Did some tests with Bullet physics library using Steamroller, Excavator and Haswell.
I built the libraries and the test program with various settings (e.g instructions up to SSE3 / SSE4.2 / AVX / AVX2 and µarch specific tunes).
Based on the results, Excavator appears to be the slowest of the three. Regardless of the used compiler settings Steamroller is 9.2% faster on average. On both Steamroller and Excavator using a non-architecture specific settings combined with instructions up to AVX & FMA always produce the best results, even better than the specific "march" setting. It doesn't seem that there has been too much efforts in optimizing GCC presets for AMD architectures. Hope this will change with Zen...
Haswell is nearly 61% faster than Steamroller when SSE3 is used and around 74% faster than Excavator when SSE3 or SSE4.2 is used.

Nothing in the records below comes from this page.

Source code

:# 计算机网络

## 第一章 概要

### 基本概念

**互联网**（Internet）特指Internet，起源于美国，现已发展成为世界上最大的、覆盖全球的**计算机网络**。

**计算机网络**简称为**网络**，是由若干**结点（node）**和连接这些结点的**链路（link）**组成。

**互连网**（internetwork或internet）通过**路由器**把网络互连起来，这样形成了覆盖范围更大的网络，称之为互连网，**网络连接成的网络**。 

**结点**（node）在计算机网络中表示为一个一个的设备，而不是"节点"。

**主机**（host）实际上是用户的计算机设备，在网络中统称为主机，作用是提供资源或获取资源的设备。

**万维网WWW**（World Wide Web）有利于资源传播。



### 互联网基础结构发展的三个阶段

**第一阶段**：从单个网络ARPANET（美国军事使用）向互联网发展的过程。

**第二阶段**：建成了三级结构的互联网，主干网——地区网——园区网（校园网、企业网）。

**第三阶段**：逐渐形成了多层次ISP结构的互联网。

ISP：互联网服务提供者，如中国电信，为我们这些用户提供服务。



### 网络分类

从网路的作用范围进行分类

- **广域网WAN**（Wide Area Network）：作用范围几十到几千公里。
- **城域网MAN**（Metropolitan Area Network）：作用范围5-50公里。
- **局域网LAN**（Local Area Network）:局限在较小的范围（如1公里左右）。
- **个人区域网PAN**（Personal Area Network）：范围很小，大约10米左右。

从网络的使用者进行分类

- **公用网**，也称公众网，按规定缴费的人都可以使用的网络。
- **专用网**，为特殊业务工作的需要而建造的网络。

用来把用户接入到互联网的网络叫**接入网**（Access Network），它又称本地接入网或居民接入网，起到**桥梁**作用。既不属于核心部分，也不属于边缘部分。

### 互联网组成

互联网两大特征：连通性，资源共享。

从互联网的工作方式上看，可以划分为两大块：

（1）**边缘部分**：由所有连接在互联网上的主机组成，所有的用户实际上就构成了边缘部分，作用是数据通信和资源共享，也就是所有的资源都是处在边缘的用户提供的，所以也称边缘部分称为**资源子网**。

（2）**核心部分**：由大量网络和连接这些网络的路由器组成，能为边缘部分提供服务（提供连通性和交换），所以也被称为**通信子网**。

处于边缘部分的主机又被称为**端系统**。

Bullet is used pretty widely in recent games, benchmarks and rendering applications (e.g. GTA V, 3DMark, Blender, Cinema 4D, etc). Could partly explain why AMD CPUs do so badly in GTA V and 3DMark physics tests :\
I also noticed an interesting phenomenon with Haswell. When AVX or AVX2 and FMA are enabled simultaneously and no "march" or "mtune" parameter in given, one of the individual tests (136 ragdolls) slows down by +500%. However as soon as "march" parameter is given and both AVX/2 and FMA obviously remain active, the phenomenon seizes to exist
I wouldn't expect GCC 5.3 to have such a bug since Haswell has been supported for a "while" now.
In case anyone wants to try themselves:
https://onedrive.live.com/redir?resid=8329B08E8413A80E!546&authkey=!AAnGDZ1Nv6fMfEw&ithint=file,7z
The benchmark itself is from Bullet 2.82 build, while the libraries are from the newest build available at Git (2.83.xxx). They have been compiled with GCC 5.3 x86-64.
It is the same benchmark as OpenBenchmarking uses, however the build options differ. Also it is single threaded only.